The Big 3 for Email Marketers: Gmail, China and Spam

The Big 3 for Email Marketers Gmail, China and SpamResponsys, the email marketing firm recently purchased by Oracle Corp., recently released a report called “The New School Marketer’s Guide to Email Deliverability,” and one of the more interesting tidbits highlighted by Internet Retailer is the fact that, when it comes to unwanted email marketing messages in both North America and Europe, 80% of those messages are produced by “hard-core” spammers.

The report says that, when it comes to spam, eight out of every 10 messages can be traced to a hard-core group of approximately 100 spam operations through aliases, addresses, locations of servers and redirects.

Spam wasn’t the only focus of the report, which also offered retailers tips about reaching consumers in China as well as the changes made to Gmail by parent company Google Inc. last year.

First Google.

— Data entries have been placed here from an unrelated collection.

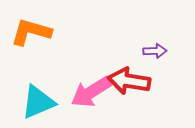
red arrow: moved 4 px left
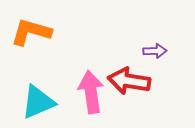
pink arrow: rotated 114 degrees clockwise
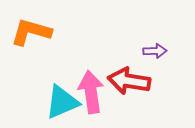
cyan triangle: moved 24 px right
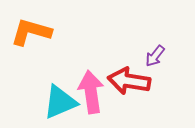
purple arrow: moved 5 px down; rotated 130 degrees clockwise
cyan triangle: moved 2 px left
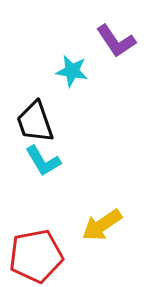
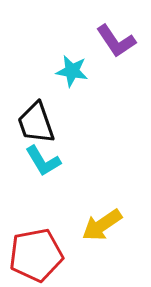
black trapezoid: moved 1 px right, 1 px down
red pentagon: moved 1 px up
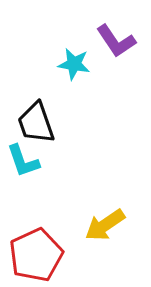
cyan star: moved 2 px right, 7 px up
cyan L-shape: moved 20 px left; rotated 12 degrees clockwise
yellow arrow: moved 3 px right
red pentagon: rotated 14 degrees counterclockwise
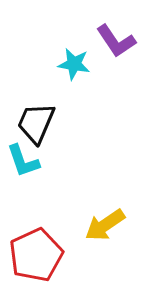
black trapezoid: rotated 42 degrees clockwise
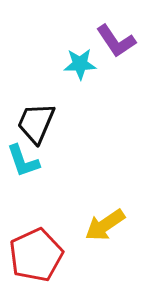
cyan star: moved 6 px right; rotated 12 degrees counterclockwise
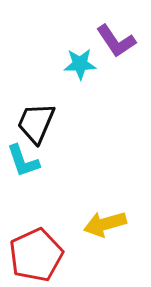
yellow arrow: moved 1 px up; rotated 18 degrees clockwise
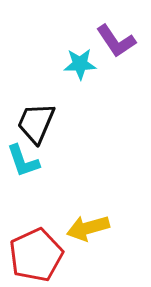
yellow arrow: moved 17 px left, 4 px down
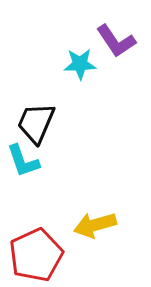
yellow arrow: moved 7 px right, 3 px up
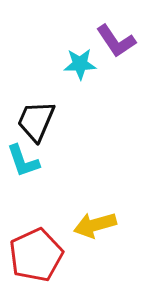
black trapezoid: moved 2 px up
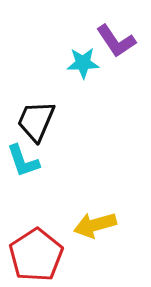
cyan star: moved 3 px right, 1 px up
red pentagon: rotated 8 degrees counterclockwise
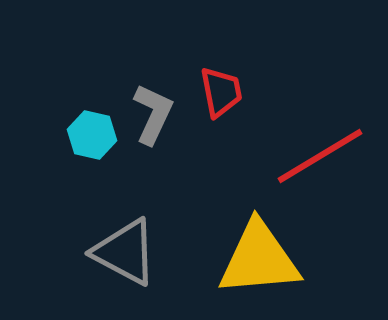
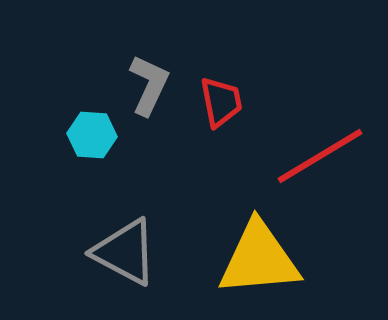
red trapezoid: moved 10 px down
gray L-shape: moved 4 px left, 29 px up
cyan hexagon: rotated 9 degrees counterclockwise
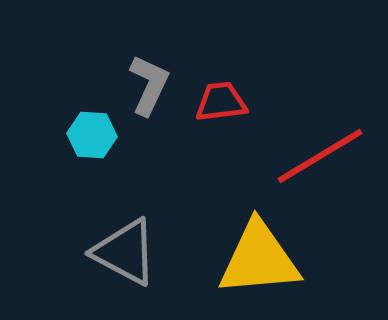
red trapezoid: rotated 86 degrees counterclockwise
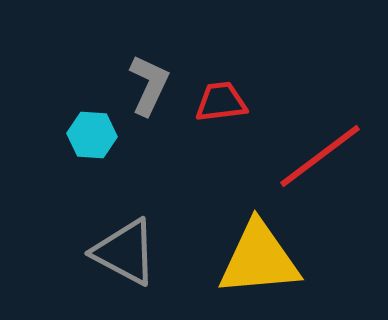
red line: rotated 6 degrees counterclockwise
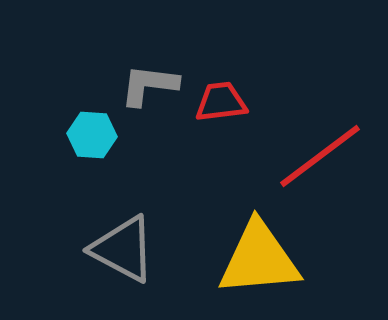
gray L-shape: rotated 108 degrees counterclockwise
gray triangle: moved 2 px left, 3 px up
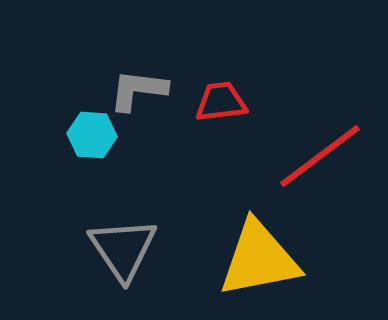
gray L-shape: moved 11 px left, 5 px down
gray triangle: rotated 28 degrees clockwise
yellow triangle: rotated 6 degrees counterclockwise
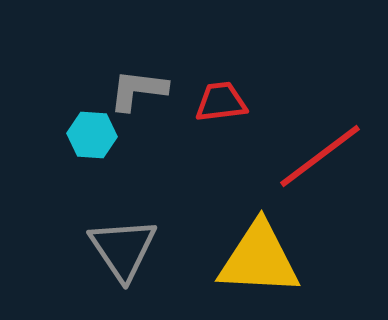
yellow triangle: rotated 14 degrees clockwise
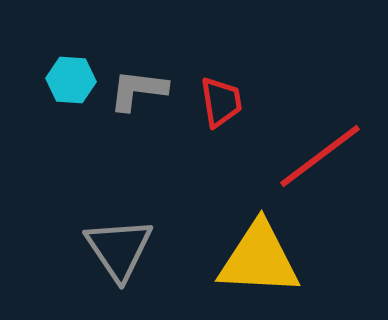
red trapezoid: rotated 88 degrees clockwise
cyan hexagon: moved 21 px left, 55 px up
gray triangle: moved 4 px left
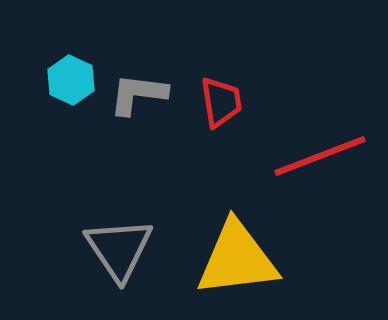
cyan hexagon: rotated 21 degrees clockwise
gray L-shape: moved 4 px down
red line: rotated 16 degrees clockwise
yellow triangle: moved 22 px left; rotated 10 degrees counterclockwise
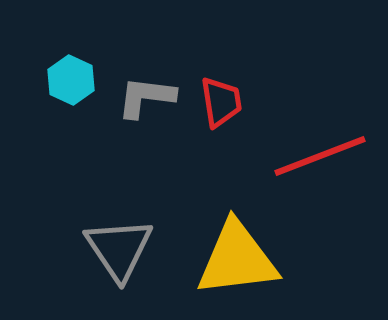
gray L-shape: moved 8 px right, 3 px down
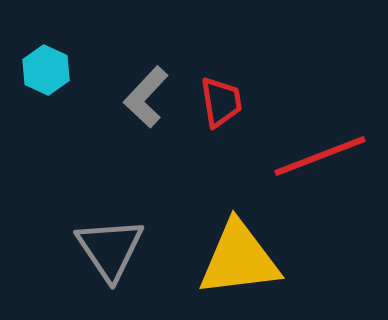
cyan hexagon: moved 25 px left, 10 px up
gray L-shape: rotated 54 degrees counterclockwise
gray triangle: moved 9 px left
yellow triangle: moved 2 px right
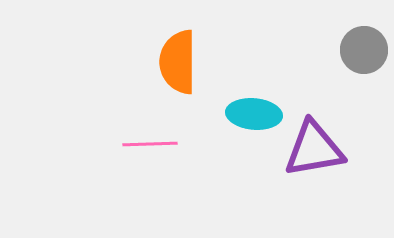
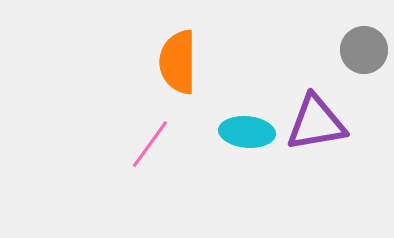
cyan ellipse: moved 7 px left, 18 px down
pink line: rotated 52 degrees counterclockwise
purple triangle: moved 2 px right, 26 px up
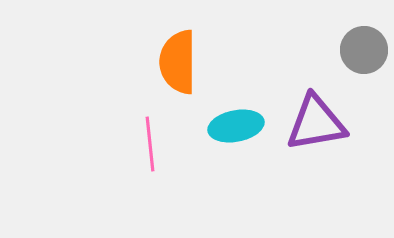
cyan ellipse: moved 11 px left, 6 px up; rotated 16 degrees counterclockwise
pink line: rotated 42 degrees counterclockwise
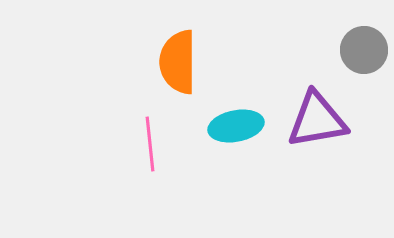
purple triangle: moved 1 px right, 3 px up
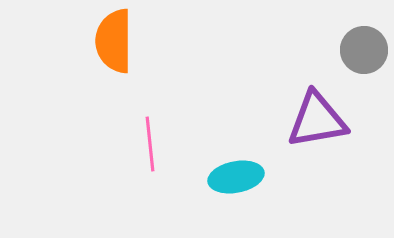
orange semicircle: moved 64 px left, 21 px up
cyan ellipse: moved 51 px down
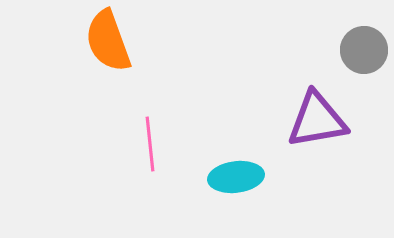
orange semicircle: moved 6 px left; rotated 20 degrees counterclockwise
cyan ellipse: rotated 4 degrees clockwise
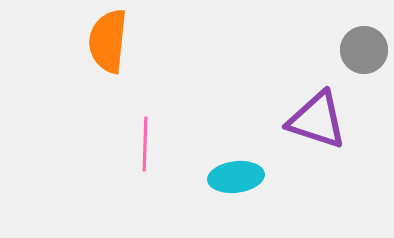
orange semicircle: rotated 26 degrees clockwise
purple triangle: rotated 28 degrees clockwise
pink line: moved 5 px left; rotated 8 degrees clockwise
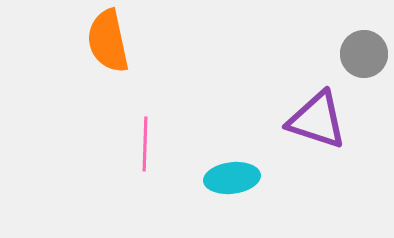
orange semicircle: rotated 18 degrees counterclockwise
gray circle: moved 4 px down
cyan ellipse: moved 4 px left, 1 px down
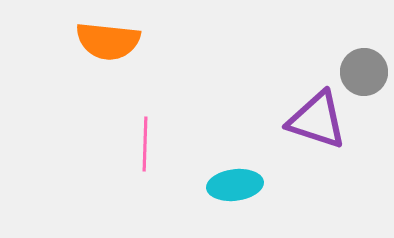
orange semicircle: rotated 72 degrees counterclockwise
gray circle: moved 18 px down
cyan ellipse: moved 3 px right, 7 px down
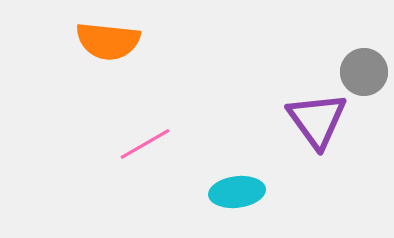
purple triangle: rotated 36 degrees clockwise
pink line: rotated 58 degrees clockwise
cyan ellipse: moved 2 px right, 7 px down
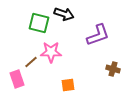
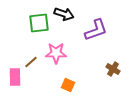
green square: rotated 20 degrees counterclockwise
purple L-shape: moved 2 px left, 5 px up
pink star: moved 5 px right, 1 px down
brown cross: rotated 16 degrees clockwise
pink rectangle: moved 2 px left, 2 px up; rotated 18 degrees clockwise
orange square: rotated 32 degrees clockwise
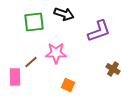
green square: moved 5 px left, 1 px up
purple L-shape: moved 3 px right, 1 px down
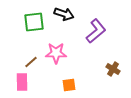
purple L-shape: moved 3 px left; rotated 20 degrees counterclockwise
pink rectangle: moved 7 px right, 5 px down
orange square: moved 1 px right; rotated 32 degrees counterclockwise
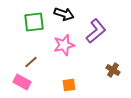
pink star: moved 8 px right, 8 px up; rotated 15 degrees counterclockwise
brown cross: moved 1 px down
pink rectangle: rotated 60 degrees counterclockwise
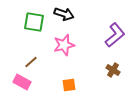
green square: rotated 15 degrees clockwise
purple L-shape: moved 19 px right, 4 px down
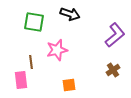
black arrow: moved 6 px right
pink star: moved 7 px left, 5 px down
brown line: rotated 56 degrees counterclockwise
brown cross: rotated 24 degrees clockwise
pink rectangle: moved 1 px left, 2 px up; rotated 54 degrees clockwise
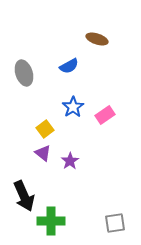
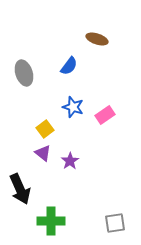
blue semicircle: rotated 24 degrees counterclockwise
blue star: rotated 20 degrees counterclockwise
black arrow: moved 4 px left, 7 px up
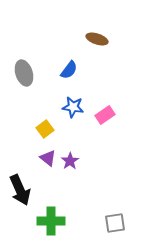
blue semicircle: moved 4 px down
blue star: rotated 10 degrees counterclockwise
purple triangle: moved 5 px right, 5 px down
black arrow: moved 1 px down
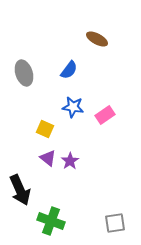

About a year ago they revamped the inbox organization of Gmail, their email platform, in order to automatically filter emails. Marketing emails, unless the consumer indicates they want to see a specific brand’s messages, now go to the default “promotions” tab.

This didn’t exactly sit well with many E retailers, including Groupon, Inc. who said that they suffered financial losses because more shoppers were leaving their emails unopened due to the change.

Interestingly however, the report also said that the change “gives marketers an audience with a propensity to buy”. The reason? Because consumers can go to the Promotions tab looking for the offers that they want. The Responsys report even suggested to marketers that they “pay extra attention to subject lines” because, since all marketing messages will be in one place, a better subject line will help them to stand out.

Now China. The report noted that “emailing to consumers in China is becoming increasingly important for many marketers.” When you consider that China recently surpassed the U.S. in terms of e-commerce, that newfound importance is not surprising.

In 2013 online retail sales in China totaled almost $300 billion, or 13% more than e-retail sales in the United States. Even more interesting is the fact that the average consumer in China uses email less for online retailing than they do for work.

Just like with Google, the Responsys report also made a point about subject lines and messages. “Generic messages do tend to perform well” it said, adding that “be sure to send individually relevant information wherever possible.”

One last note of interest in the report was that marketers should be prepared for lower click through and open rates when marketing to China. Although it’s approximately 25% globally, an open rate of 12% to 15% in China is to be expected says the report, noting that these numbers don’t necessarily point to a failed campaign.